Dozens apply to serve on North Dakota ethics commission
BISMARCK, N.D. (AP) — Nearly 70 people applied to serve on a voter-approved ethics commission to oversee the conduct of legislators, statewide officials, candidates and lobbyists, Gov. Doug Burgum’s office announced Saturday.
Those who submitted applications by Friday’s deadline include several former lawmakers, lobbyists, farmers, tribal members, a Boy Scout leader and a newspaper editor. A Minnesota lawyer also applied, but can’t be considered under North Dakota law governing boards and commissions.
The panel is seen as key to implementing a voter-approved constitutional amendment to overhaul North Dakota’s government ethics, despite the Republican-led Legislature’s successful push of its own bill they believed met the requirements of the ballot measure.
Though Democrats and others who pushed for the ethics reform said the GOP version goes against the will of the people, they are holding hope that the new independent commission will write its own rules for ethics reform, which is allowed under the constitutional amendment.
Burgum and Senate majority and minority leaders must agree by consensus on who sits on the five-member panel, which is expected to be chosen by July 1. Burgum spokesman Mike Nowatzki said the governor has not seen the list of applicants and would not comment.
Commission members will be paid a daily rate of $181 when meeting, or the same as lawmakers.
Former lawmakers who have applied include Duane DeKrey, David Drovdal, Eliot Glassheim, Shirley Meyer and Thomas Trenbeath.
Trenbeath was first elected to the Senate in 2000 but left in 2006 to take a job as North Dakota’s chief deputy attorney general. He retired in 2016.
“I don’t think I’d be a bad one to be in there,” Trenbeath said of serving on the panel. “I don’t have an agenda, and even as an elected Republican I could get along with everyone. I’m not an ideologue.”
North Dakota is one of only a handful of states without an ethics commission. Trenbeath said he couldn’t recall any overt ethics violations while he served as a lawmaker.
“But frankly, I probably saw things I wouldn’t do,” he said, but declined to elaborate.
Lawmakers for months debated competing Republican and Democratic proposals before choosing the GOP version shortly before the session ended in April.
Greg Stites, an attorney who worked with measure supporters, is among the applicants. Stites has called the GOP bill unconstitutional and said it doesn’t reflect voters’ intent.

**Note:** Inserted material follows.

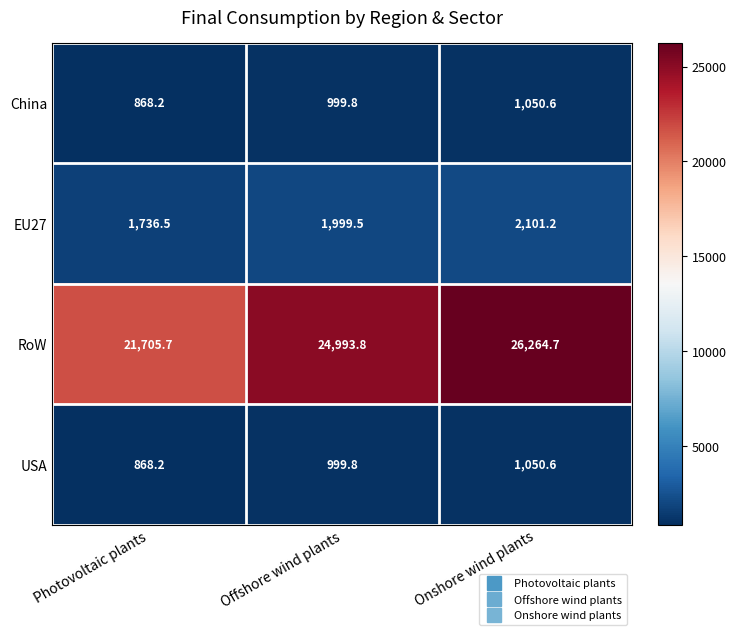

List the labels in order of RoW value, largest first.

Onshore wind plants, Offshore wind plants, Photovoltaic plants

Lawmakers and people registered as lobbyists may not sit on the panel. Stites said he has resigned his position as a lobbyist.
Stites said an ideal candidate will “obviously need to have an excellent reputation and have served in some capacity in public service.”
The panel itself will need “instant credibility,” he said. “The public impression has got to be that it’s not in the pocket of any special interest.”
Michael Sasser, editor of the Minot Daily News, said he applied to the commission almost as a joke.
“I think I’d be the last person on Earth they would pick — I don’t think I have a chance in hell,” Sasser said.
Sasser said he submitted the application knowing he, almost certainly, wouldn’t be selected given his role as a newspaper editor.
But, he said, “the watchdogs need a watchdog, too.”
Sasser said on the outside chance he’s was selected, he wouldn’t have the newspaper cover any of the panel’s action until it was made public.